Although Chad ranks among the world’s poorest nations, it is rich in petroleum, holding 1.5 billion barrels in its reserves – more than Australia. Oil and other mineral fuels accounted for 94% of its exports in 2019, worth nearly $1 billion.
The huge Mangara and Badila oil fields, owned by Anglo-Swiss multinational corporation Glencore, are capable of producing 10-14,000 barrels of oil per day.
The oil is pumped out of the country via a pipeline that leads to an offshore rig off the coast of Cameroon built by a consortium that included ExxonMobil, Chevron and Patronas.
N’Djamena gets to keep just 12.5 cents of every dollar of oil revenue pumped through the pipeline. Moreover, Glencore has for years pumped the oil essentially for free.
N’Djamena is deeply indebted to Glencore, having refinanced a 2014 loan for $1.45 billion intended to be repaid with oil shipments in 2018 in order to receive another International Monetary Fund bailout.
When Chad asked the IMF for debt restructuring in January 2021, the country’s public or publicly guaranteed debt – including the Glencore loan – was estimated at $2.8 billion or 25.6% of its gross domestic product in the 2019 term.
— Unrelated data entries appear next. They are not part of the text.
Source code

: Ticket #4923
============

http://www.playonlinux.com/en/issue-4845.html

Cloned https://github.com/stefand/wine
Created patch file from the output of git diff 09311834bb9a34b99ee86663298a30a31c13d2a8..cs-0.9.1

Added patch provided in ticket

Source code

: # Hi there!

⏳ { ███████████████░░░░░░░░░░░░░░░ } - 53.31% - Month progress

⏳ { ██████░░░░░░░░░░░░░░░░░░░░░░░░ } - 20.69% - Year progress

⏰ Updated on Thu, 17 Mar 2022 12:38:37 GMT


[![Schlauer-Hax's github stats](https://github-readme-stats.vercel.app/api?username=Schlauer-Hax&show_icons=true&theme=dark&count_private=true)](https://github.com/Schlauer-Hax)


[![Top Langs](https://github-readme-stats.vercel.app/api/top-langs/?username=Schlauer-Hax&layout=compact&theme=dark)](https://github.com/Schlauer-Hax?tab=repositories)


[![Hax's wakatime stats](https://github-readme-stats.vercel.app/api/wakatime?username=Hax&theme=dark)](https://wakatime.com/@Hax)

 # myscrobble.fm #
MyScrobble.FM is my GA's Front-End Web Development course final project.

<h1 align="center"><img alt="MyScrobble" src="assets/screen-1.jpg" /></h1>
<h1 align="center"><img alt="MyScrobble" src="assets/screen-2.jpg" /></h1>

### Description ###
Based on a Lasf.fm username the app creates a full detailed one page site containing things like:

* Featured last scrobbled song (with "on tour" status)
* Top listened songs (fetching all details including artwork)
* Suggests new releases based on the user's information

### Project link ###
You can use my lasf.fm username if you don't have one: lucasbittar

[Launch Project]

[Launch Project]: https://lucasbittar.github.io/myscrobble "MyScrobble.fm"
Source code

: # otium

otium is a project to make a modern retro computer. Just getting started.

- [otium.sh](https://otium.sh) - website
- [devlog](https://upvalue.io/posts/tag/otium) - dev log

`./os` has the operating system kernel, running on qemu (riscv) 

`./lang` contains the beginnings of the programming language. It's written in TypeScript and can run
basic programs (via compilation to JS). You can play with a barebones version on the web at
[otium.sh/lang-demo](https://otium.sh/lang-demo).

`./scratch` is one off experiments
To the west of Chad, another former French colony, Niger, remains a potent source of raw materials despite winning independence in 1958.
Niger is the world’s fourth-largest producer of uranium, the radioactive rock used for powering nuclear power plants and building atom bombs.
The exports come from three massive mines owned by subsidiaries of Areva, a company that until 2016 was majority-owned by the French state.
The subsidiaries, Somaïr and Cominak, are given huge exemptions from duties, VAT and even fuel taxes. In 2010, they extracted 2.3 trillion CFA francs worth of uranium, of which Niamey only received 300 billion CFA francs, or 13% of the value, according to Oxfam.
In France, one out of every three light bulbs is lit thanks to Nigerien uranium. In Niger, nearly 90% of the population has no access to electricity, said Ali Idrissa, national coordinator of Nigerien civil society group ROTAB, in 2013.
This situation cannot continue. France must prove that the time for secret agreements, closed negotiations and pressures is over. African countries should be able to count on fair revenues from French companies extracting their resources.
Sputnik / ABC Flash Point Africa News 2022.